Exercise details >> The expected result is the segment of the entries that begins with the line containing "RECT 2.905000 -0.085000" and ends with the last line, copied verbatim.

(Records drawn from a dataset)
-*-*-

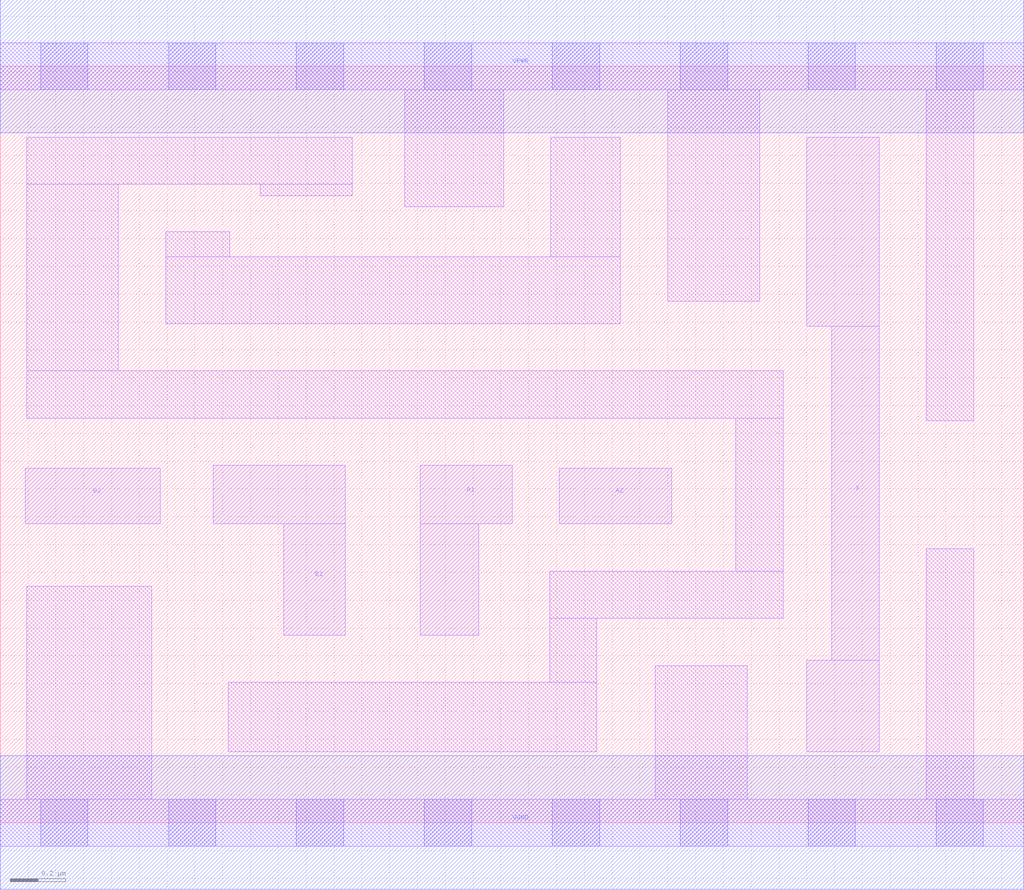
<source format=lef>
# Copyright 2020 The SkyWater PDK Authors
#
# Licensed under the Apache License, Version 2.0 (the "License");
# you may not use this file except in compliance with the License.
# You may obtain a copy of the License at
#
#     https://www.apache.org/licenses/LICENSE-2.0
#
# Unless required by applicable law or agreed to in writing, software
# distributed under the License is distributed on an "AS IS" BASIS,
# WITHOUT WARRANTIES OR CONDITIONS OF ANY KIND, either express or implied.
# See the License for the specific language governing permissions and
# limitations under the License.
#
# SPDX-License-Identifier: Apache-2.0

VERSION 5.7 ;
  NAMESCASESENSITIVE ON ;
  NOWIREEXTENSIONATPIN ON ;
  DIVIDERCHAR "/" ;
  BUSBITCHARS "[]" ;
UNITS
  DATABASE MICRONS 200 ;
END UNITS
MACRO sky130_fd_sc_hd__a22o_2
  CLASS CORE ;
  FOREIGN sky130_fd_sc_hd__a22o_2 ;
  ORIGIN  0.000000  0.000000 ;
  SIZE  3.680000 BY  2.720000 ;
  SYMMETRY X Y R90 ;
  SITE unithd ;
  PIN A1
    ANTENNAGATEAREA  0.247500 ;
    DIRECTION INPUT ;
    USE SIGNAL ;
    PORT
      LAYER li1 ;
        RECT 1.510000 0.675000 1.720000 1.075000 ;
        RECT 1.510000 1.075000 1.840000 1.285000 ;
    END
  END A1
  PIN A2
    ANTENNAGATEAREA  0.247500 ;
    DIRECTION INPUT ;
    USE SIGNAL ;
    PORT
      LAYER li1 ;
        RECT 2.010000 1.075000 2.415000 1.275000 ;
    END
  END A2
  PIN B1
    ANTENNAGATEAREA  0.247500 ;
    DIRECTION INPUT ;
    USE SIGNAL ;
    PORT
      LAYER li1 ;
        RECT 0.765000 1.075000 1.240000 1.285000 ;
        RECT 1.020000 0.675000 1.240000 1.075000 ;
    END
  END B1
  PIN B2
    ANTENNAGATEAREA  0.247500 ;
    DIRECTION INPUT ;
    USE SIGNAL ;
    PORT
      LAYER li1 ;
        RECT 0.090000 1.075000 0.575000 1.275000 ;
    END
  END B2
  PIN X
    ANTENNADIFFAREA  0.445500 ;
    DIRECTION OUTPUT ;
    USE SIGNAL ;
    PORT
      LAYER li1 ;
        RECT 2.900000 0.255000 3.160000 0.585000 ;
        RECT 2.900000 1.785000 3.160000 2.465000 ;
        RECT 2.990000 0.585000 3.160000 1.785000 ;
    END
  END X
  PIN VGND
    DIRECTION INOUT ;
    SHAPE ABUTMENT ;
    USE GROUND ;
    PORT
      LAYER met1 ;
        RECT 0.000000 -0.240000 3.680000 0.240000 ;
    END
  END VGND
  PIN VPWR
    DIRECTION INOUT ;
    SHAPE ABUTMENT ;
    USE POWER ;
    PORT
      LAYER met1 ;
        RECT 0.000000 2.480000 3.680000 2.960000 ;
    END
  END VPWR
  OBS
    LAYER li1 ;
      RECT 0.000000 -0.085000 3.680000 0.085000 ;
      RECT 0.000000  2.635000 3.680000 2.805000 ;
      RECT 0.095000  0.085000 0.545000 0.850000 ;
      RECT 0.095000  1.455000 2.815000 1.625000 ;
      RECT 0.095000  1.625000 0.425000 2.295000 ;
      RECT 0.095000  2.295000 1.265000 2.465000 ;
      RECT 0.595000  1.795000 2.230000 2.035000 ;
      RECT 0.595000  2.035000 0.825000 2.125000 ;
      RECT 0.820000  0.255000 2.145000 0.505000 ;
      RECT 0.935000  2.255000 1.265000 2.295000 ;
      RECT 1.455000  2.215000 1.810000 2.635000 ;
      RECT 1.975000  0.505000 2.145000 0.735000 ;
      RECT 1.975000  0.735000 2.815000 0.905000 ;
      RECT 1.980000  2.035000 2.230000 2.465000 ;
      RECT 2.355000  0.085000 2.685000 0.565000 ;
      RECT 2.400000  1.875000 2.730000 2.635000 ;
      RECT 2.645000  0.905000 2.815000 1.455000 ;
      RECT 3.330000  0.085000 3.500000 0.985000 ;
      RECT 3.330000  1.445000 3.500000 2.635000 ;
    LAYER mcon ;
      RECT 0.145000 -0.085000 0.315000 0.085000 ;
      RECT 0.145000  2.635000 0.315000 2.805000 ;
      RECT 0.605000 -0.085000 0.775000 0.085000 ;
      RECT 0.605000  2.635000 0.775000 2.805000 ;
      RECT 1.065000 -0.085000 1.235000 0.085000 ;
      RECT 1.065000  2.635000 1.235000 2.805000 ;
      RECT 1.525000 -0.085000 1.695000 0.085000 ;
      RECT 1.525000  2.635000 1.695000 2.805000 ;
      RECT 1.985000 -0.085000 2.155000 0.085000 ;
      RECT 1.985000  2.635000 2.155000 2.805000 ;
      RECT 2.445000 -0.085000 2.615000 0.085000 ;
      RECT 2.445000  2.635000 2.615000 2.805000 ;
      RECT 2.905000 -0.085000 3.075000 0.085000 ;
      RECT 2.905000  2.635000 3.075000 2.805000 ;
      RECT 3.365000 -0.085000 3.535000 0.085000 ;
      RECT 3.365000  2.635000 3.535000 2.805000 ;
  END
END sky130_fd_sc_hd__a22o_2
END LIBRARY

</source>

-*-*-

Written response >>
      RECT 2.905000 -0.085000 3.075000 0.085000 ;
      RECT 2.905000  2.635000 3.075000 2.805000 ;
      RECT 3.365000 -0.085000 3.535000 0.085000 ;
      RECT 3.365000  2.635000 3.535000 2.805000 ;
  END
END sky130_fd_sc_hd__a22o_2
END LIBRARY

</source>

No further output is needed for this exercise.